Campagne #hierniet tegen online grensoverschrijdend gedrag
Veel Nederlanders zien online kwetsend gedrag als een groot probleem, maar toch doet maar een kleine groep er iets tegen. Dat concludeert Netwerk Mediawijsheid na onderzoek, waarin 25 procent van de ondervraagden aangeeft iemand actief aan te spreken of melding te maken.

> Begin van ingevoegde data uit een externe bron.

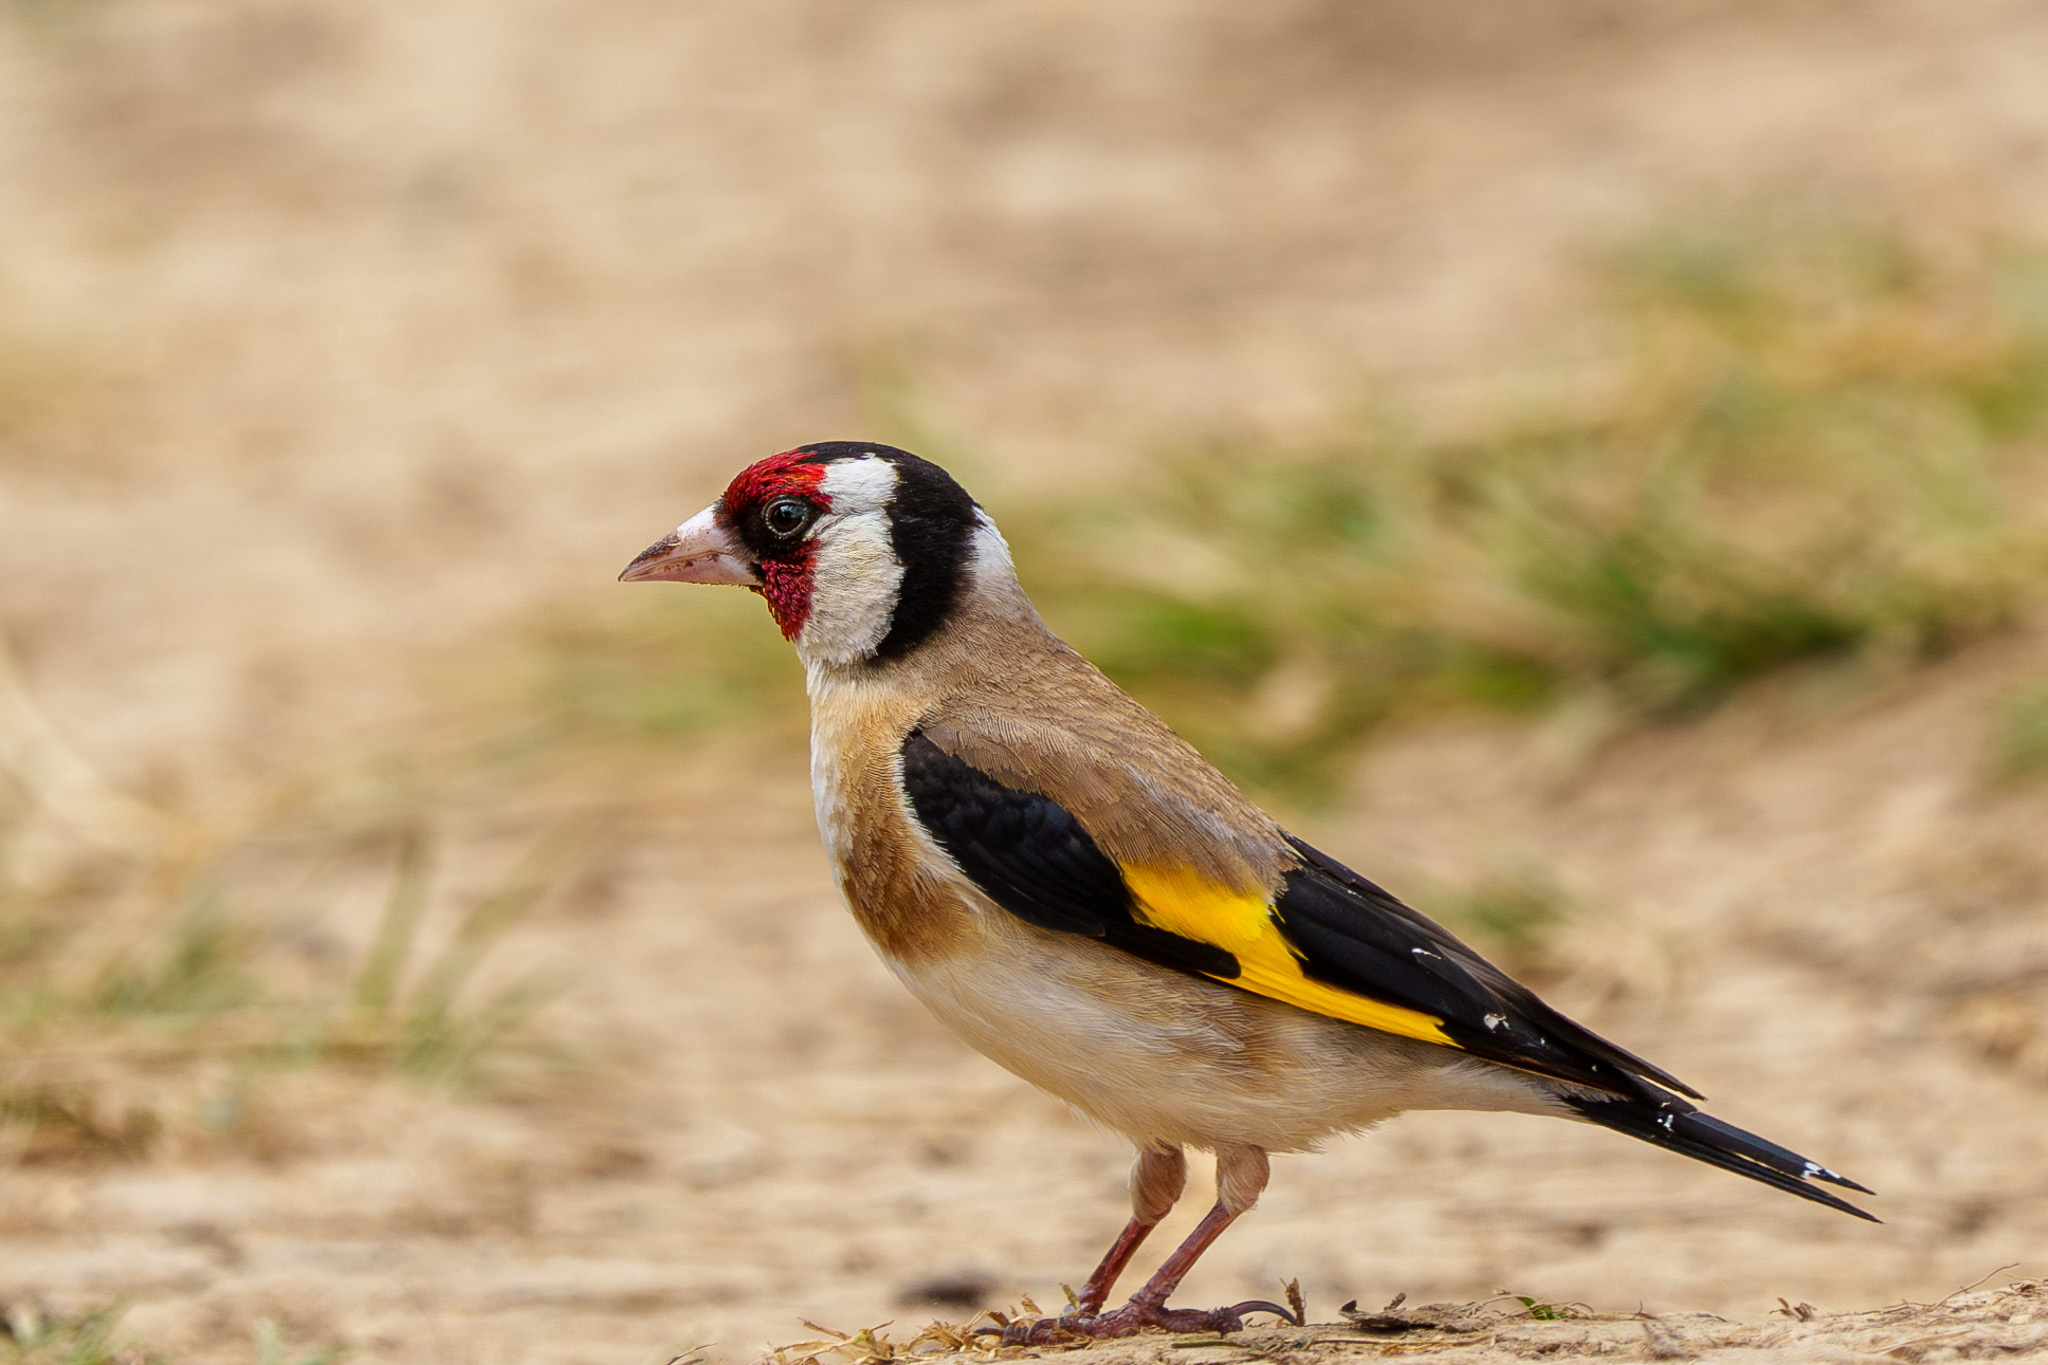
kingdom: Animalia
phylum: Chordata
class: Aves
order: Passeriformes
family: Fringillidae
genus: Carduelis
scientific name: Carduelis carduelis
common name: European goldfinch
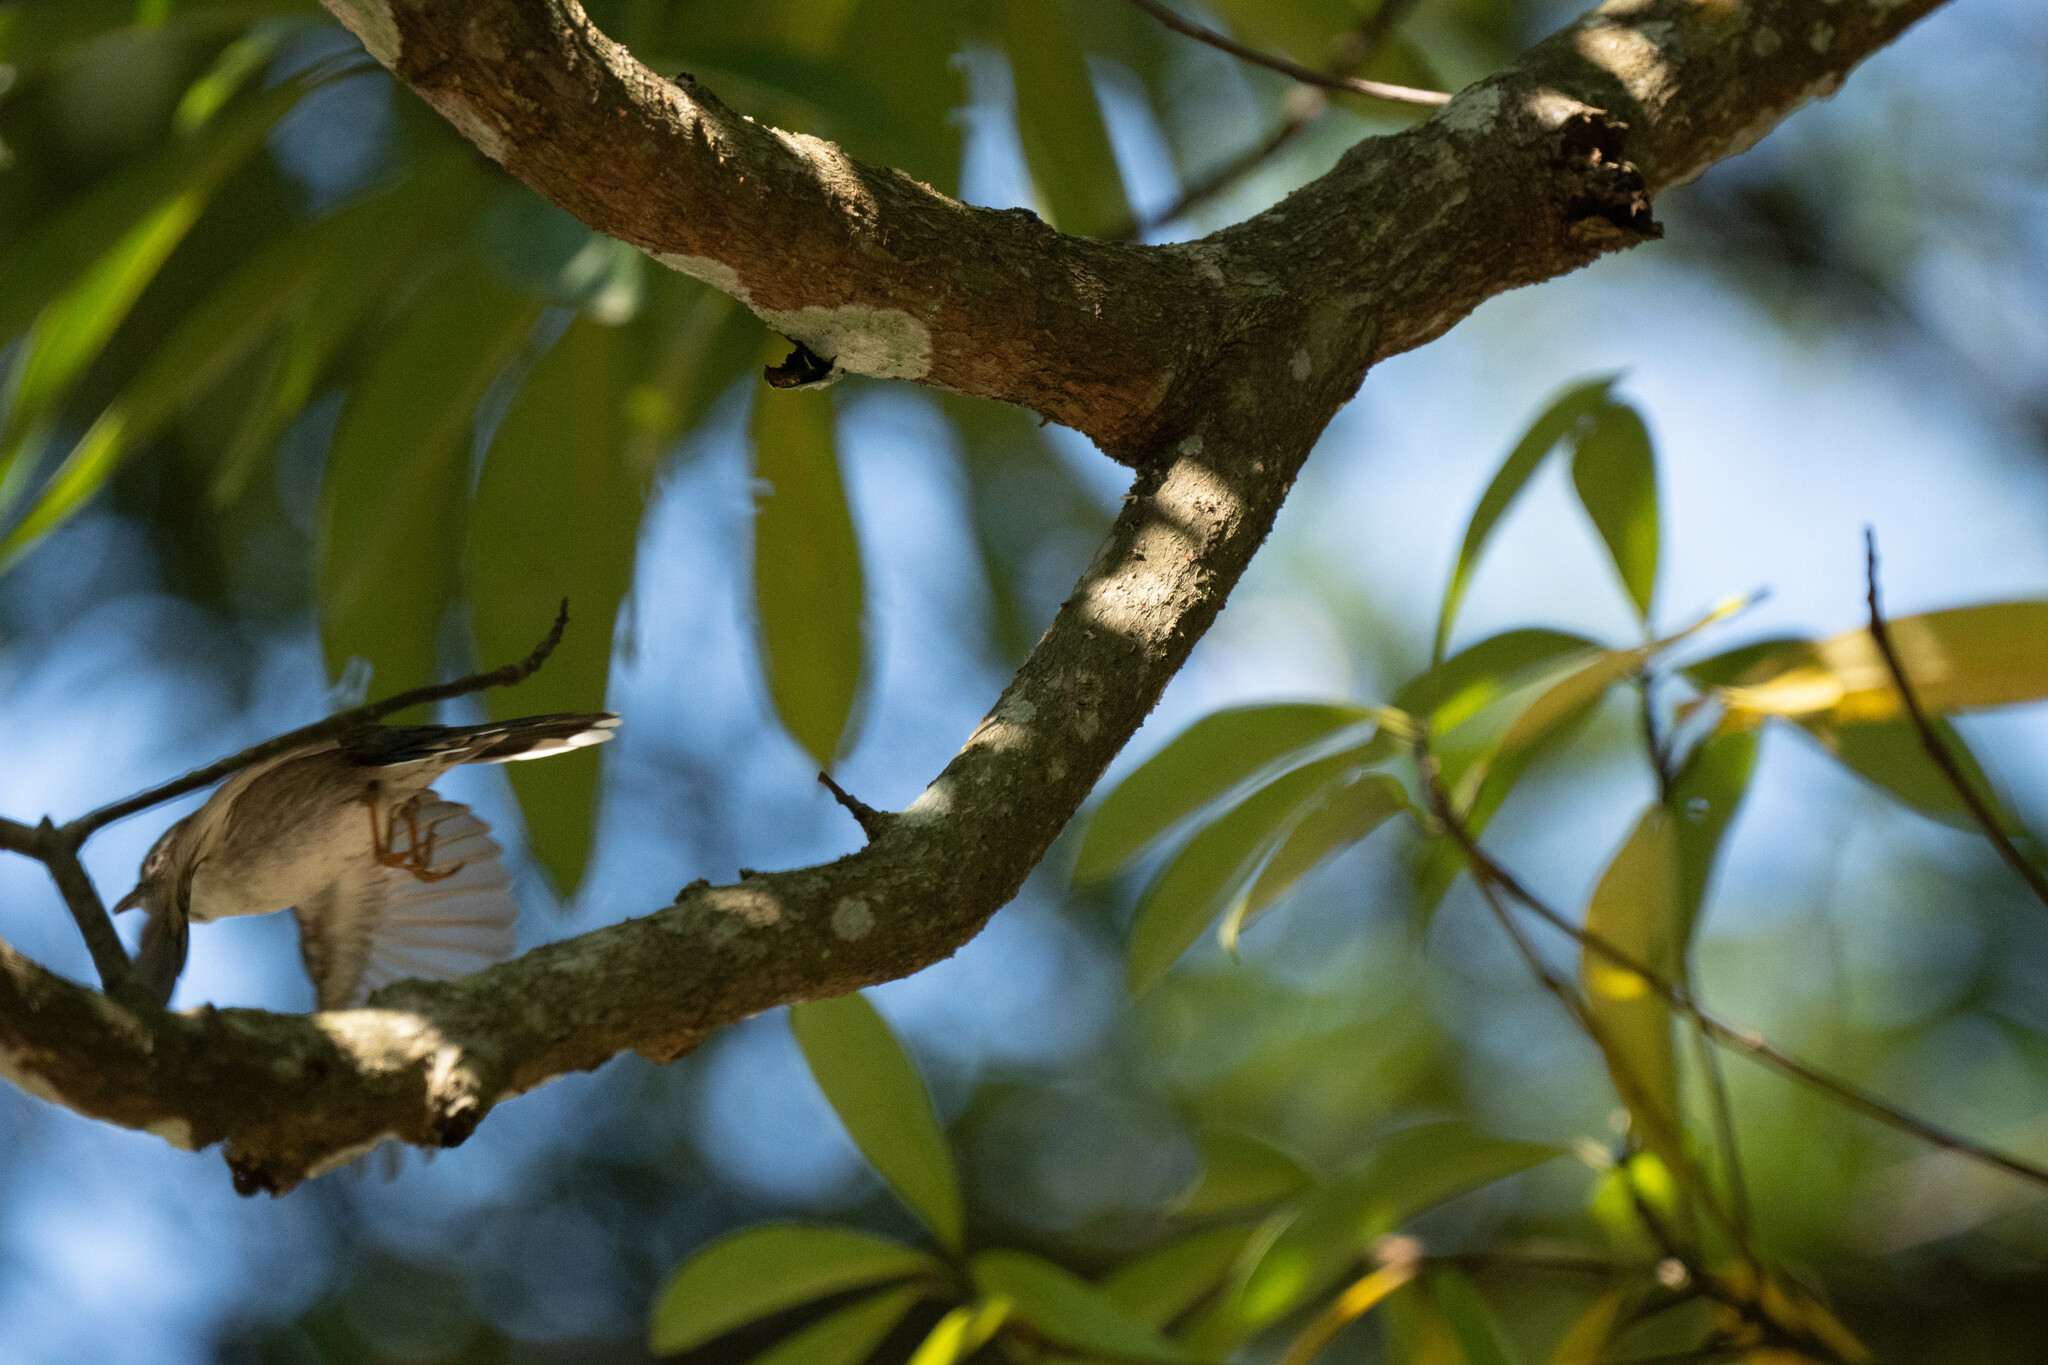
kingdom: Animalia
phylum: Chordata
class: Aves
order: Passeriformes
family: Zosteropidae
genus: Yuhina
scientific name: Yuhina torqueola
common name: Indochinese yuhina
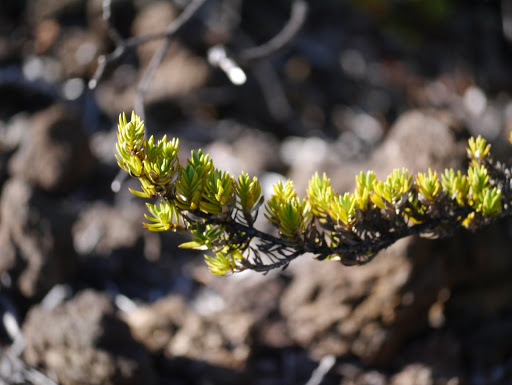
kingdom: Plantae
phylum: Tracheophyta
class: Magnoliopsida
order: Ericales
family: Ericaceae
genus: Leptecophylla
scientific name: Leptecophylla tameiameiae
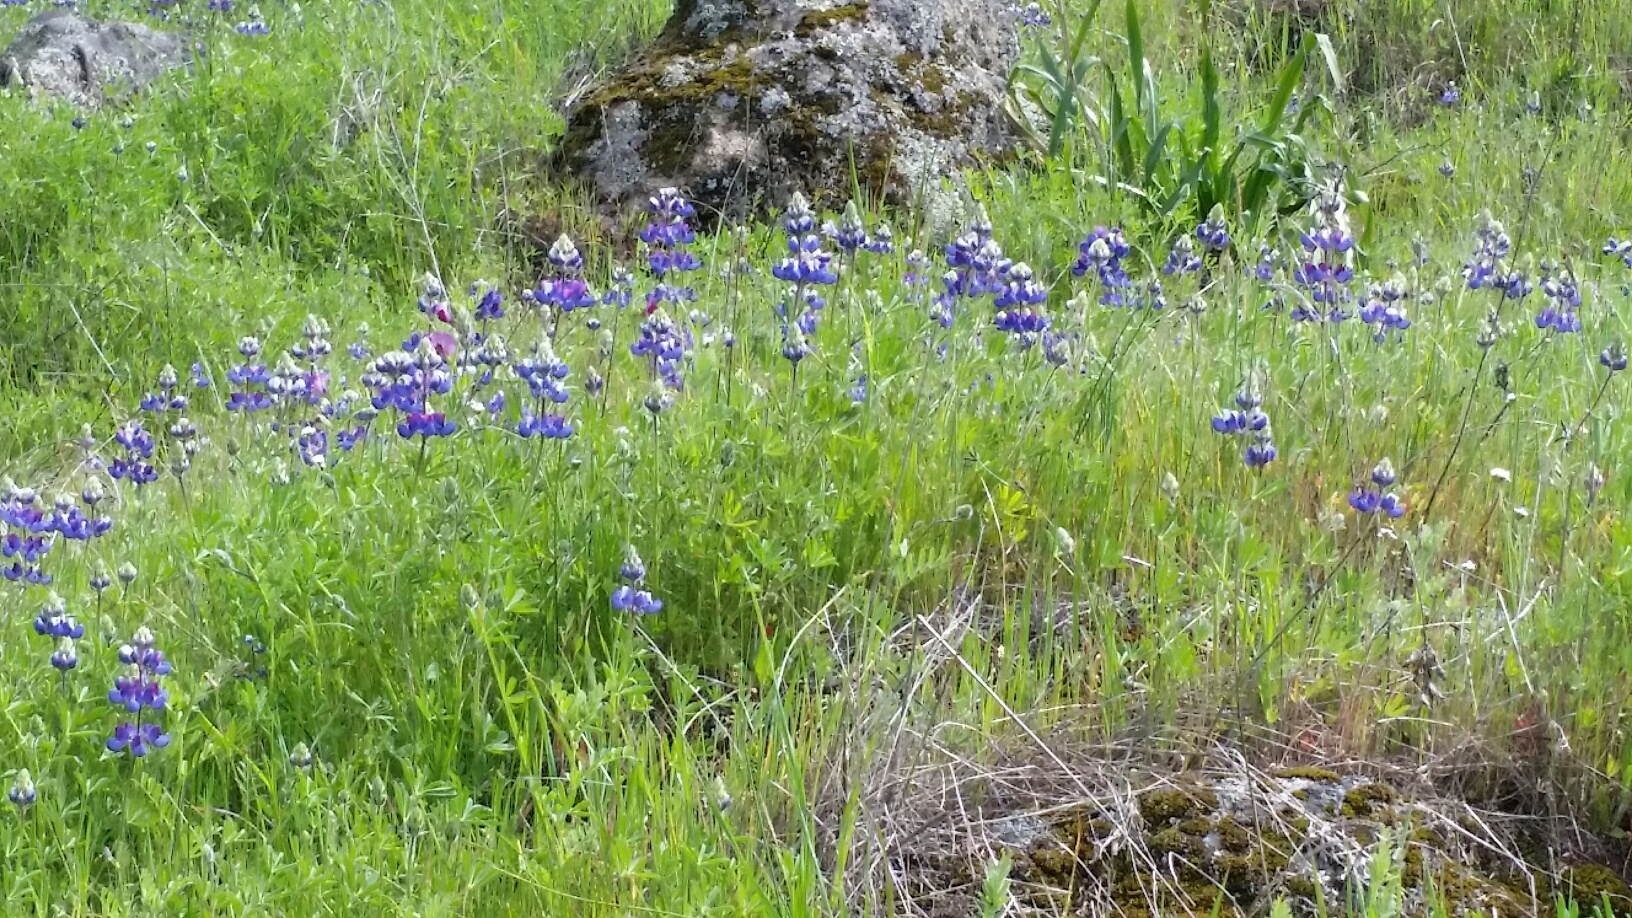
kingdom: Plantae
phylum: Tracheophyta
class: Magnoliopsida
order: Fabales
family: Fabaceae
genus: Lupinus
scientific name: Lupinus nanus
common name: Orean blue lupin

Om bewustzijn over online grensoverschrijdend gedrag te vergroten, lanceert Mediawijsheid de campagne #hierniet, ondersteund door ruim tweehonderd bedrijven.
Volgens het netwerk is de norm over wat kwetsend gedrag is in Nederland vervaagd. „Het begint met het herkennen van het gedrag”, aldus Maaike Drok en Floortje Jansen van Netwerk Mediawijsheid. Daarna kunnen mensen in actie komen. „Bijvoorbeeld door iemand online te blokkeren, te rapporteren of aangifte te doen.”
Onder kwetsend gedrag verstaan de onderzoekers onder andere cyberpesten, dreigen, haatreacties plaatsen, desinformatie verspreiden en cancelen. Drok en Jansen wijzen erop dat het percentage plegers van dit gedrag veel kleiner is dan de groep die er last van heeft. „De plegers overheersen de sfeer en de onlinecultuur”, aldus Drok en Jansen. Als meer mensen hen aanspreken, „kunnen we toewerken naar internet waar mensen met respect met elkaar omgaan en waar het leuk is”.
De campagne #hierniet is dan ook bedoeld om mensen bewust te maken van „waar we inzitten en hoe we het niet willen”, leggen de onderzoekers uit. De bedrijven die de actie tijdens de Week van de Mediawijsheid steunen zijn onder meer Snapchat, Meta (Facebook, Instagram, WhatsApp), TikTok, UNICEF en mediabedrijven en onderwijsinstellingen.
Door het hele land worden op plekken als bibliotheken, buurhuizen en zorginstellingen activiteiten georganiseerd voor jong en oud. Zo wordt er besproken hoe iemand aan te spreken op het kwetsende gedrag. Leerlingen van groepen 7 en 8 spelen gedurende een week een spel waarin ze wegwijs worden in het onlinelandschap. Tijdens ouderavonden leren volwassenen het te herkennen als er iets gebeurt bij een kind waar hij of zij last van heeft en hoe ze het kind kunnen ondersteunen.